Retour sur mercredi à l'Assemblée nationale 🏛

Nous examinions hier, en commission des affaires économiques, une proposition de loi de la niche socialiste sur la rénovation énergétique.

J'étais le porte-parole Les députés LaREM.

J'ai rappelé l'immense travail du Gouvernement et de la majorité sur la rénovation énergétique, sur tous les fronts : financement, accompagnement, confiance, simplification, lisibilité, lutte contre la fraude, aide mieux ciblée et plus efficace…
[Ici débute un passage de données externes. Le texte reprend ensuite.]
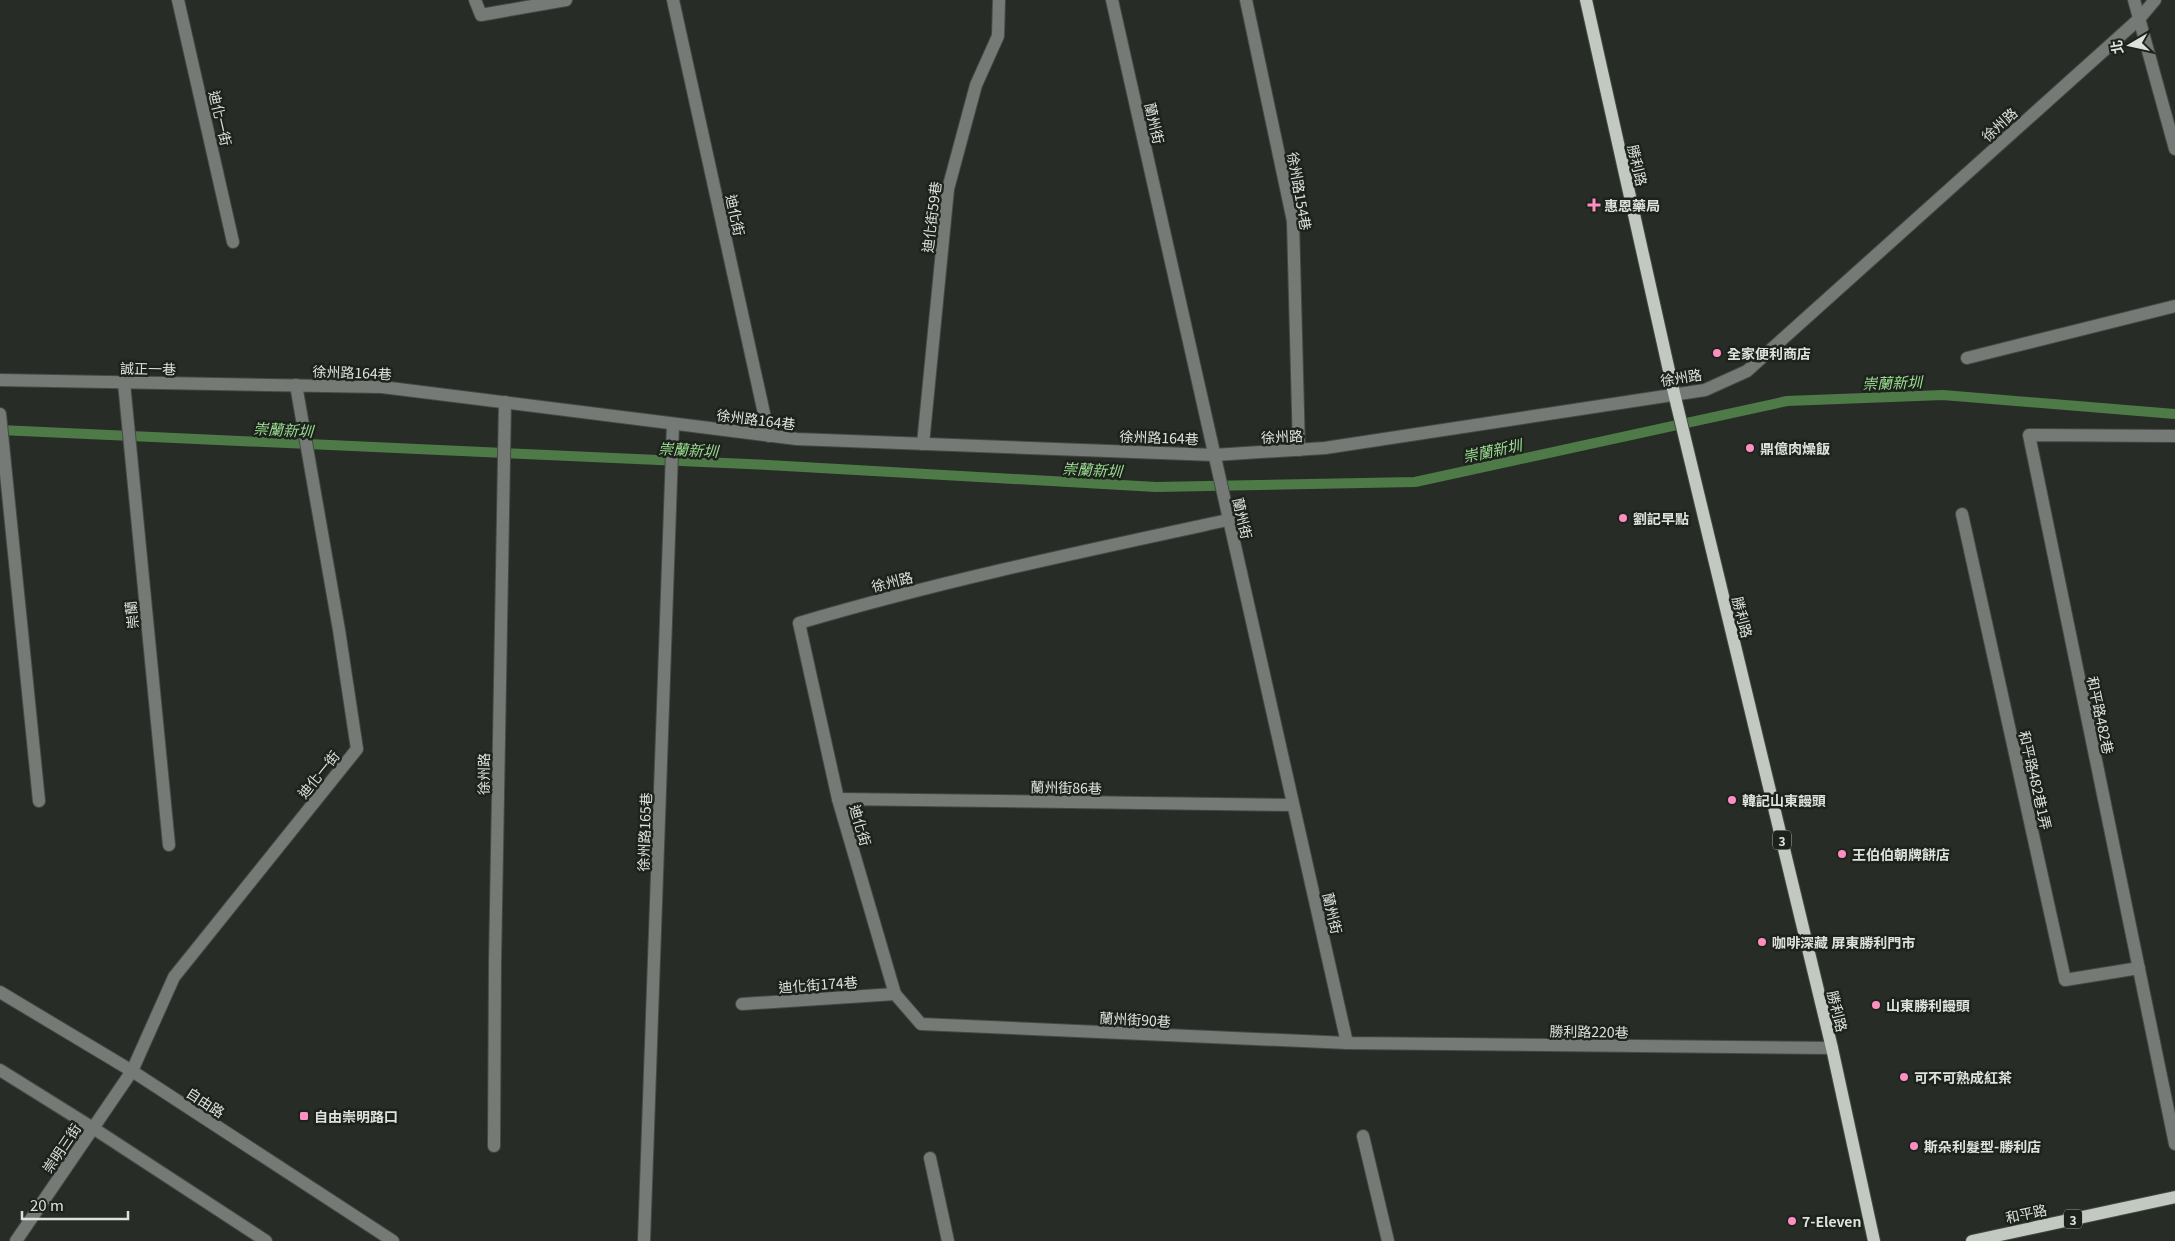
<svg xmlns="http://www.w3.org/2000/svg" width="2175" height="1241" font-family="Georgia,'Noto Sans TC',serif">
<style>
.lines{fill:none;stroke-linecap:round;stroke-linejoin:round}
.stream{stroke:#4e7a48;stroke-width:10}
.minor-casing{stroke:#444a43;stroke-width:14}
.major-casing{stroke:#444a43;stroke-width:14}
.minor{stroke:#767a76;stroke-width:12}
.major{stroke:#c2c9c0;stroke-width:12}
.poi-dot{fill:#fd8ec0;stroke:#1d231c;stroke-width:2}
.labels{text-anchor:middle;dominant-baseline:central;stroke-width:5;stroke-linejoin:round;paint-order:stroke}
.shield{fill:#1d231c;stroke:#a4a9a3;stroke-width:1}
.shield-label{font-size:12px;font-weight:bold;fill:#dee2dd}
.street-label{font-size:14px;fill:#dee2dd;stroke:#1d231c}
.poi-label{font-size:14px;font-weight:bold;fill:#dee2dd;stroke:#1d231c;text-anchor:start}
.water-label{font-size:15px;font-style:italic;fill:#9bdc92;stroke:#1d231c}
</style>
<rect width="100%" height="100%" fill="#272d26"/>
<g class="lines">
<path class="stream" d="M0 430 768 465 1156 487 1415 482 1787 401 1943 395 2175 414"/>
<g class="minor-casing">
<g id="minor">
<path d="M178 0 233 242"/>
<path d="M475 0 481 15 566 0"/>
<path d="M673 0 769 436"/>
<path d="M1112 0 1347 1043"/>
<path d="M1246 0 1293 221 1299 450"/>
<path d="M2134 0 2175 149"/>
<path d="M1967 358 2175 306"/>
<path d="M0 380 382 387 797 439 1214 455 1325 448 1705 390 1747 371 2139 19 2155 0"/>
<path d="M124 383 169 845"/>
<path d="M0 414 39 801"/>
<path d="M2175 436 2029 435 2175 1144"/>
<path d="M923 444 948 189 976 85 998 36 999 0"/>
<path d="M1962 514 2065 980 2139 968"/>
<path d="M1228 520C1084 551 941 581 799 623L838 799 895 994 921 1024 1347 1043 1832 1048"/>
<path d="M838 799 1293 805"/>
<path d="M0 992 132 1071 393 1241"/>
<path d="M742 1004 895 994"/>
<path d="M0 1070 93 1128 266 1241"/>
<path d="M1363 1136 1388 1241"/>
<path d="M494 1146 495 963 505 402"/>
<path d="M930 1158 948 1241"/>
<path d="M16 1241 132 1071 174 977 357 749 339 630 296 385"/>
<path d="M644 1241 673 424"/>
</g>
</g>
<g class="major-casing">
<g id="major">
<path d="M1586 0 1674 393 1832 1048 1874 1241"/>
<path d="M1972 1241 2175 1197"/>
</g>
</g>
<use href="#minor" class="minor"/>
<use href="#major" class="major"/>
</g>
<g class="poi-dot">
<path d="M1591.5 197.5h5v5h5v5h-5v5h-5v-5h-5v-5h5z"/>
<circle cx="1717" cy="353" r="5"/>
<circle cx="1750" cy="448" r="5"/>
<circle cx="1623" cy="518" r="5"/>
<circle cx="1732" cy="800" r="5"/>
<circle cx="1842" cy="854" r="5"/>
<circle cx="1762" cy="942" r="5"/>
<circle cx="1876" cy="1005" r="5"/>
<circle cx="1904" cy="1077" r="5"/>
<rect x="299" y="1111" width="10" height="10" rx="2.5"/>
<circle cx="1914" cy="1146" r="5"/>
<circle cx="1792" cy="1221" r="5"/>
</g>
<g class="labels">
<g class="shield">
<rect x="1773" y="830.5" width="18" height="19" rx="4"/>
<rect x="2064" y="1209.5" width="18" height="19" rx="4"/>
</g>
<g class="shield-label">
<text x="1782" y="840">3</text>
<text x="2073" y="1219">3</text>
</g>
<g class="street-label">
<text transform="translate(221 118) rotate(77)">迪化一街</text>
<text transform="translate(1155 123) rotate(77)">蘭州街</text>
<text transform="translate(1999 124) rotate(-42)">徐州路</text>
<text transform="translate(1638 165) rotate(77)">勝利路</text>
<text transform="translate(1300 191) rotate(80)">徐州路154巷</text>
<text transform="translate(736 215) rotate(78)">迪化街</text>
<text transform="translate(931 217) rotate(-83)">迪化街59巷</text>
<text transform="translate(148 368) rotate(1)">誠正一巷</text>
<text transform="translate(352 372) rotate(2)">徐州路164巷</text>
<text transform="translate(1681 377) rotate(-9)">徐州路</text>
<text transform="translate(756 419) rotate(7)">徐州路164巷</text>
<text transform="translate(1282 436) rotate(-3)">徐州路</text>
<text transform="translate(1159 437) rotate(2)">徐州路164巷</text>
<text transform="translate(1243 518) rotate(77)">蘭州街</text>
<text transform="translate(892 581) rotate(-14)">徐州路</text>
<text transform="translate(131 615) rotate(-96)">崇蘭</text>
<text transform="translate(1743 617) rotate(76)">勝利路</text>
<text transform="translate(2101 715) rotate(78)">和平路482巷</text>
<text transform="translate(318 774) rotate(-51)">迪化一街</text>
<text transform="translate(483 774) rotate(-89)">徐州路</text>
<text transform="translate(2036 780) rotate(77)">和平路482巷1弄</text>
<text transform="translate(1066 787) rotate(1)">蘭州街86巷</text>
<text transform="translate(861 825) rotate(74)">迪化街</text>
<text transform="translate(644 832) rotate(-88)">徐州路165巷</text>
<text transform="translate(1333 913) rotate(77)">蘭州街</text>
<text transform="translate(818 984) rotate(-4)">迪化街174巷</text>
<text transform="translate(1838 1011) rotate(76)">勝利路</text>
<text transform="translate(1135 1019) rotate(3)">蘭州街90巷</text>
<text transform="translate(1589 1031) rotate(1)">勝利路220巷</text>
<text transform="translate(206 1102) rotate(33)">自由路</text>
<text transform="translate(61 1148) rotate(-56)">崇明三街</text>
<text transform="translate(2026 1213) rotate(-12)">和平路</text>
</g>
<g class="poi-label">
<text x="1604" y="205">惠恩藥局</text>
<text x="1727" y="353">全家便利商店</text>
<text x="1760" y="448">鼎億肉燥飯</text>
<text x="1633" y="518">劉記早點</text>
<text x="1742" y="800">韓記山東饅頭</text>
<text x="1852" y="854">王伯伯朝牌餅店</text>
<text x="1772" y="942">咖啡深藏 屏東勝利門市</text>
<text x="1886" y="1005">山東勝利饅頭</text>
<text x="1914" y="1077">可不可熟成紅茶</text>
<text x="314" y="1116">自由崇明路口</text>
<text x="1924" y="1146">斯朵利髮型-勝利店</text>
<text x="1802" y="1221">7-Eleven</text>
</g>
<g class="water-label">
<text transform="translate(1892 382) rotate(-2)">崇蘭新圳</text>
<text transform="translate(283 429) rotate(3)">崇蘭新圳</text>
<text transform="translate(688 449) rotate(3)">崇蘭新圳</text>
<text transform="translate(1492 450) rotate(-12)">崇蘭新圳</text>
<text transform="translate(1092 469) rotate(3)">崇蘭新圳</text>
</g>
</g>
<g transform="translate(2130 45) rotate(261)" stroke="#1d231c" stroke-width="4" paint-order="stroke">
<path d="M0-4L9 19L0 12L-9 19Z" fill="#dee2dd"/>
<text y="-8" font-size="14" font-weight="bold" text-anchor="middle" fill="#dee2dd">北</text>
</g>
<path d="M22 1211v8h106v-8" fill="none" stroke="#dee2dd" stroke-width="2.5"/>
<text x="30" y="1211" font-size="15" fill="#dee2dd" stroke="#1d231c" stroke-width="4" paint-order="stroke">20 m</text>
</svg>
J'ai aussi pointé les incohérences et les oublis importants de cette proposition de loi :

– Titre trompeur qui laisse entendre que les personnes qui rénovent vont bénéficier d'une prime alors qu'il s'agit d'une avance remboursable, ce que permet déjà l'Eco PTZ aujourd'hui.
– Instabilité et mauvais signal en ne laissant pas le temps aux réformes à peine votées de s'appliquer.
– Aide inférieure à celles prévues par la réforme du CITE en prime unifiée, portée par le Gouvernement et la majorité, notamment pour les plus modestes.
– Impossibilité de faire des travaux de rénovation quand on le souhaite, certains auraient donc dû attendre plus de 15 ans pour bénéficier d'une aide aux travaux.
– Oubli de la classe de logement C du diagnostic de performance énergétique qui n'aurait jamais pu être accompagnée.
– Risques d'inflation sur le prix des équipements et travaux.
– Pas de coordinnation avec les certificats d'économies d'énergie.
– Aucune étude d'impact pour un financement de 300 milliards d'euros sur 30 ans.
– Loi Energie-Climat était le bon cadre pour discuter de ces propositions.
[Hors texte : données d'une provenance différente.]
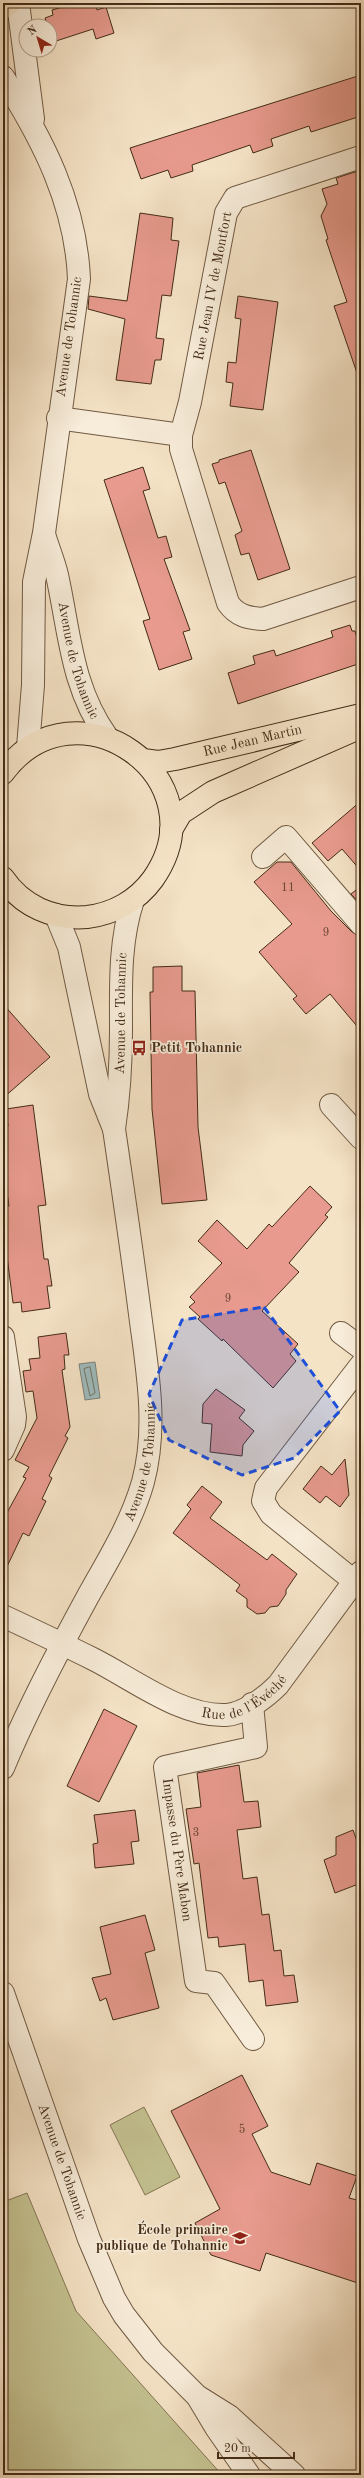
<svg xmlns="http://www.w3.org/2000/svg" width="364" height="2478" font-family="'Old Standard TT',serif">
  <style>
    .green { fill: #c4c190; stroke: #847654 }
    .water { fill: #9fbcbe; stroke: #7a827b }
    .lines { fill: none; stroke-linecap: round; stroke-linejoin: round }
    .shore { stroke: #71746a; stroke-width: 1 }
    .building { fill: #e79a8d; stroke: #432c17 }
    .minor-casing { stroke: #705a43; stroke-width: 24 }
    .major-casing { stroke: #432c17; stroke-width: 24 }
    .minor { stroke: #f8edda; stroke-width: 22 }
    .major { stroke: #f5e3c6; stroke-width: 22 }
    .marked { fill: #1d4ed8; fill-opacity: 0.2; stroke: #1d4ed8; stroke-width: 3; stroke-dasharray: 8 5; stroke-linejoin: round }
    .labels { text-anchor: middle; dominant-baseline: central; stroke-width: 3.5; stroke-linejoin: round; paint-order: stroke }
    .number-label { font-size: 12px; fill: #6c4834 }
    .street-label { font-size: 14px; fill: #432c17; stroke: #f8edda }
    .poi-label { font-size: 14px; font-weight: bold; fill: #432c17; stroke: #f8edda; text-anchor: start }
  </style>
  <rect width="100%" height="100%" fill="#f5e3c6"/>
  <filter id="stains"><feTurbulence type="fractalNoise" baseFrequency=".005" numOctaves="4"/><feColorMatrix values="0 0 0 0 .2 0 0 0 0 .09 0 0 0 0 .02 0 0 0 .5 -.17"/></filter>
  <radialGradient id="worn" r=".72"><stop offset=".6" stop-color="#630" stop-opacity="0"/><stop offset="1" stop-color="#630" stop-opacity=".3"/></radialGradient>
  <!-- green -->
  <path class="green" d="M144 2107 180 2177 145 2195 110 2125Z
    M27 2193 76 2311 222 2475H3V2202Z"/>
  <!-- water -->
  <path class="water" d="M95 1362 100 1398 85 1400 79 1364Z"/>
  <g class="lines">
    <!-- shore -->
    <path class="shore" d="M90 1367 95 1393 90 1396 84 1369Z"/>
  </g>
  <!-- building -->
  <path class="building" d="M76 3H95L97 10 106 7 114 33 96 39 93 29 53 42 50 26H48L45 18 53 15 52 10Z
    M361 75V116L311 132 309 126 271 139 273 146 253 153 250 145 192 165 193 171 171 178 168 170 141 179 130 148Z
    M361 170V375L358 376 334 306 347 302 326 240 328 239 321 216 327 204 322 189 338 184 336 178Z
    M140 213 173 218 171 240 179 241 171 296 162 295 156 338 164 339 161 360H155L151 384 116 380 125 319 88 309 89 296 127 301Z
    M238 296 278 302 263 410 230 406 233 383 226 382 228 362 236 363 241 319 235 318Z
    M251 450 290 569 258 580 249 553 241 555 235 535 242 531 225 482 219 484 212 464 219 462V460Z
    M143 467 150 489 143 491 158 538 166 536 172 557 164 559 190 630 183 632 192 659 159 670 143 621 150 619 104 480Z
    M350 625 352 631H355L361 652V663L238 704 228 673 255 664 253 656 274 650 276 656 333 637 331 631Z
    M361 801V871L342 849 328 861 312 843Z
    M277 862H291L331 911 352 932 361 936V1031L330 994 306 1014 293 999 297 996 259 952 292 924 254 882Z
    M361 886V905L351 894Z
    M182 966V991H195L198 1127 207 1200 162 1204 152 1109 150 992H153V967Z
    M3 1004 50 1057 3 1098Z
    M33 1105 46 1205 38 1206 44 1259H48L52 1286H47L50 1308 22 1312 21 1302 13 1303 3 1225V1206H9L3 1164V1127L8 1126 6 1109Z
    M310 1186 332 1207 325 1215 328 1217 289 1263 299 1272 262 1311 298 1344 290 1354 296 1361 273 1388 223 1339 222 1341 198 1319 200 1317 189 1307 195 1302 190 1297 222 1263 198 1241 217 1220 247 1249 269 1224 272 1227Z
    M66 1333 69 1355H64L65 1369 62 1370 70 1427 65 1436 68 1438 49 1476 52 1478 42 1499 46 1501 29 1536 23 1533 3 1575V1520L26 1478 23 1477 29 1467 15 1460 37 1418 33 1391 26 1392 23 1371 31 1370 29 1359 40 1358 38 1337Z
    M216 1389 245 1410 239 1418 254 1431 243 1445 242 1456 210 1452 212 1424 202 1423 203 1404Z
    M345 1459 349 1495 340 1507 326 1496 320 1503 303 1489 321 1466 332 1475Z
    M202 1486 222 1502 210 1518 267 1560 272 1554 297 1574 286 1590V1594L278 1606 270 1607 265 1613 257 1614 247 1607V1599L236 1591 240 1585 173 1533 191 1509 187 1505Z
    M104 1709 137 1726 99 1802 67 1786Z
    M239 1765 244 1802 258 1801 261 1827 237 1830 243 1879 257 1877 262 1915 269 1914 274 1951 281 1950 284 1976 294 1975 298 2002 266 2006 263 1980 249 1982 245 1944 219 1947 218 1937 208 1938 199 1863 194 1864 186 1809 201 1807 197 1773Z
    M135 1810 139 1841 131 1842 134 1864 95 1868 93 1844 98 1843 94 1815Z
    M353 1830 358 1844H361V1883L335 1893 324 1860 336 1855V1837Z
    M145 1915 155 1950 145 1953 159 2008 113 2020 106 1998 100 2001 92 1978 111 1974 100 1927Z
    M242 2075 268 2126 252 2134 271 2172 310 2185 317 2163 357 2176 349 2198 361 2201V2284L266 2253 260 2271 211 2255 195 2223 220 2209 171 2111Z"/>
  <g class="lines">
    <!-- minor casing -->
    <g class="minor-casing">
      <g id="minor">
        <path d="M18 3 33 119"/>
        <path d="M3 77C43 140 76 204 79 279L44 533 34 582 33 685 28 747"/>
        <path d="M361 157 235 198 226 213 190 402 181 435V449L228 603C237 616 248 618 263 619L361 587"/>
        <path d="M58 418 181 435"/>
        <path id="s1" d="M44 534C48 548 54 562 57 575 70 634 71 686 107 737"/>
        <path d="M263 857 286 837 361 924"/>
        <path d="M331 1105 361 1138"/>
        <path id="s2" d="M114 1129C119 1096 121 1064 121 1031 121 986 119 942 133 900"/>
        <path d="M341 1333 361 1348"/>
        <path d="M3 1337 15 1417 14 1425 3 1450"/>
        <path d="M354 1581 271 1514 263 1501 266 1488 361 1365"/>
        <path id="s3" d="M3 1616C33 1630 63 1644 93 1659 133 1679 181 1717 226 1715 244 1714 266 1697 278 1685L361 1572"/>
        <path id="s4" d="M252 1704 256 1747 165 1767 196 1981 214 1983 253 2039"/>
        <path id="s5" d="M3 1768C27 1710 57 1653 87 1598 108 1560 131 1524 143 1482 158 1426 147 1369 140 1314 132 1252 123 1190 114 1129L100 1094 69 947 56 915"/>
        <path id="s6" d="M3 1993 89 2239 114 2298 124 2315 153 2352 197 2396 229 2416 294 2475"/>
        <path d="M199 2399 217 2429 249 2475"/>
      </g>
    </g>
    <!-- major casing -->
    <g class="major-casing">
      <g id="major">
        <path d="M3 8 9 3"/>
        <path id="s7" d="M143 760 158 762 175 759 361 715"/>
        <path d="M3 773C76 674 223 779 153 879 137 901 113 914 87 917 53 920 22 906 3 878"/>
        <path d="M171 830 181 813 213 792 361 727"/>
      </g>
    </g>
    <!-- minor -->
    <use href="#minor" class="minor"/>
    <!-- major -->
    <use href="#major" class="major"/>
  </g>
  <!-- marked area -->
  <path class="marked" d="M264 1307 340 1411 294 1458 242 1475 169 1440 149 1394 182 1320Z"/>
  <!-- icons -->
  <defs>
    <g id="bus-bare" transform="scale(1.2)"><path d="M-5-6H5V4H4V6H2V4H-2V6H-4V4H-5ZM-3.5-4V0h7V-4ZM-3.5 1.2v1.5H-2V1.2ZM2 1.2v1.5H3.5V1.2Z" fill="#8f2418" stroke="#f8edda" stroke-width="2.5" paint-order="stroke"/></g>
    <g id="school-bare" transform="scale(1.2)"><path d="M0-5L7-2L0 1L-7-2ZM-4 1L0 2.5L4 1V4Q0 6-4 4Z" fill="#8f2418" stroke="#f8edda" stroke-width="2.5" paint-order="stroke"/></g>
  </defs>
  <g fill-rule="evenodd">
    <use href="#bus-bare" x="139" y="1048"/>
    <use href="#school-bare" x="240" y="2238"/>
  </g>
  <g class="labels">
    <!-- number labels -->
    <g class="number-label">
      <text x="288" y="888">11</text>
      <text x="326" y="933">9</text>
      <text x="228" y="1299">9</text>
      <text x="196" y="1833">3</text>
      <text x="242" y="2130">5</text>
    </g>
    <!-- street labels -->
    <g class="street-label">
      <text transform="translate(213 286) rotate(-79)">Rue Jean IV de Montfort</text>
      <text transform="translate(69 337) rotate(-82)">Avenue de Tohannic</text>
      <text stroke="none"><textPath href="#s1" startOffset="131">Avenue de Tohannic</textPath></text>
      <text stroke="none"><textPath href="#s7" startOffset="112">Rue Jean Martin</textPath></text>
      <text stroke="none"><textPath href="#s2" startOffset="116">Avenue de Tohannic</textPath></text>
      <text stroke="none"><textPath href="#s5" startOffset="338">Avenue de Tohannic</textPath></text>
      <text stroke="none"><textPath href="#s3" startOffset="269">Rue de l'Évéché</textPath></text>
      <text stroke="none"><textPath href="#s4" startOffset="220">Impasse du Père Mabon</textPath></text>
      <text stroke="none"><textPath href="#s6" startOffset="179">Avenue de Tohannic</textPath></text>
    </g>
    <!-- poi labels -->
    <g class="poi-label">
      <text x="151" y="1048">Petit Tohannic</text>
      <text x="228" y="2230" text-anchor="end">École primaire<tspan x="228" dy="16">publique de Tohannic</tspan></text>
    </g>
  </g>
  <!-- margin -->
  <rect width="364" height="2478" fill="none" stroke="#f5e3c6" stroke-width="16"/>
  <rect x="4" y="4" width="356" height="2470" fill="none" stroke="#432c17" stroke-width="2"/>
  <rect x="8" y="8" width="348" height="2462" fill="none" stroke="#432c17"/>
  <!-- north arrow -->
  <g transform="translate(38 38) rotate(322)"><circle r="19" fill="#f8edda" stroke="#b0a08c"/>
  <path d="M0-3L7 15L0 10L-7 15Z" fill="#8f2418"/>
  <text y="-6" font-size="11" font-weight="bold" text-anchor="middle" fill="#432c17">N</text>
  </g>
  <!-- scale -->
  <path d="M218 2452v6h76v-6" fill="none" stroke="#432c17" stroke-width="2"/>
  <text x="224" y="2452" font-size="12" fill="#432c17" stroke="#f8edda" stroke-width="3" paint-order="stroke">20 m</text>
  <rect width="100%" height="100%" filter="url(#stains)"/>
  <rect width="100%" height="100%" fill="url(#worn)"/>
</svg>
Le rapporteur n'a cessé de rappeler que l'on avait 10 ans de retard, 10 ans où la France n'avait rien fait. J'ai souhaité lui rappeler que sur ces 10 ans, son groupe était au pouvoir pendant 5 ans. La loi de transition énergétique pour une croissance verte (S.Royal-2015) a fixé des objectifs ambitieux pour la France sans pour autant mettre en œuvre un plan financer et des actions à la hauteur des enjeux.